鬼門?
鬼門封じの儀式が始まった頃…。
本堂にはもう一つの影が近づきつつあった。
「もう向こうじゃ儀式が始まった頃かな…」
天馬が腕時計を見ながら言った。本堂内部には天馬を含め、僧兵が数名。外には更に多くの兵達が配備されていた。
(なんかなぁ…俺こういう雰囲気苦手なんだよな…)
周りには物々しい空気が流れ、屈強な体を持った僧兵達がウロウロしている。天馬が思わず溜め息をついた。天馬は軽い仮眠をとろうと目を瞑った。
「安藤殿…」
どのくらいたったのか。天馬は僧兵の一人に声をかけられ目を覚ました。
「…どうした?」
天馬は眼鏡をとり目を擦りながらその僧兵に聞いた。
「敵のようです。正門が突破されたとの連絡が…」
「そうか…」
ここで待っていたのは正解だったかもしれない、と天馬は感じた。正門から本堂までは一直線。敵が鬼門を目指すなら本堂は避けられない筈だ。

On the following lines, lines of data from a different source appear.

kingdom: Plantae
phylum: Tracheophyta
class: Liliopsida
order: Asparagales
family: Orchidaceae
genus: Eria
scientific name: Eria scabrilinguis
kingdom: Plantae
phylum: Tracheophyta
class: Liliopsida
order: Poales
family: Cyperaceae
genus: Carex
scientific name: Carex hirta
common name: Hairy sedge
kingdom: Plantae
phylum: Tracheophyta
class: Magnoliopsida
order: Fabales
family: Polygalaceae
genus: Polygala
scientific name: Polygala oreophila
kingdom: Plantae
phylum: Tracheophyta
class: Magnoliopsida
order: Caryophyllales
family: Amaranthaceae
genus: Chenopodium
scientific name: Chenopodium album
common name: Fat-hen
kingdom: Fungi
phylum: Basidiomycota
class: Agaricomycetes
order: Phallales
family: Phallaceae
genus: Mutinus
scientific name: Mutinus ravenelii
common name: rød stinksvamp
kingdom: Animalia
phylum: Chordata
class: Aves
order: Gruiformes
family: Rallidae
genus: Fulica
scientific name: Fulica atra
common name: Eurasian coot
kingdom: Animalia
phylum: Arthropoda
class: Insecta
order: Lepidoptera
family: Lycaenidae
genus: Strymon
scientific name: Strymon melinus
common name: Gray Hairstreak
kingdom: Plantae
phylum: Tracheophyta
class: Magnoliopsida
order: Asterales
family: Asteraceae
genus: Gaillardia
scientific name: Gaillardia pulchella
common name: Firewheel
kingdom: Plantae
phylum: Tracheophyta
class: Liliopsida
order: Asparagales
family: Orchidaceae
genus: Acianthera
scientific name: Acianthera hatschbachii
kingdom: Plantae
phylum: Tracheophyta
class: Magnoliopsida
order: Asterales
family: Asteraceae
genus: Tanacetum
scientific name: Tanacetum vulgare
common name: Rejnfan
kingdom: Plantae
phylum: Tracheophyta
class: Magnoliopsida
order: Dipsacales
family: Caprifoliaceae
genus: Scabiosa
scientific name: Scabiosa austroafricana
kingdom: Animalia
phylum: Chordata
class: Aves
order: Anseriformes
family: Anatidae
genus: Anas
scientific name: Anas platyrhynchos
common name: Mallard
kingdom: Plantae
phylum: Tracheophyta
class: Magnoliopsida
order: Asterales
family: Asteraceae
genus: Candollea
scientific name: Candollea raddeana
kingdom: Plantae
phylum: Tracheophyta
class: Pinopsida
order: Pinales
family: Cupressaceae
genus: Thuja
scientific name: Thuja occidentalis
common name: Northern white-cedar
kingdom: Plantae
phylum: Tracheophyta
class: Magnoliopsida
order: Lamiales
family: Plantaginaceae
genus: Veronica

「よし、お前は鬼門にいる幻燈斎様に伝えろ。もし鬼門が狙いなら敵はここを通る筈だ…」
僧兵は頷くと鬼門側に向かって走っていった。それと同時に本堂内に子供の笑い声のような奇妙な音がこだました。
「!?」
同時に本堂前の見張り達の悲鳴も聞こえてくる。重く不安な空気が流れる。
「……おい、お前らは幻燈斎様の所へ行け…」
天馬が僧兵達に向かって言った。
「しかし…」
「いいから!」
天馬の怒号のような声に後押しされるように僧兵達は本堂から出て行った。
静まり返った堂内に小さな影が現れた。影は小さな少女だった。砂羽よりも年下に見える。
「なんだお前?」
天馬が訝しげに少女に言葉を発した。少女は笑い声を上げ、天馬を見据えた。
「人に名前を聞く時は〜自分から名乗るものだよ〜」
嫌に明るい口調で少女が答えた。天馬は頭を掻くとまるで溜め息を吐くように言った。
「安藤天馬…」
「あたしは〜瑪瑙ってゆーの。可王さまの下僕なんだよ」
少女が明るい笑いを振りまき言った。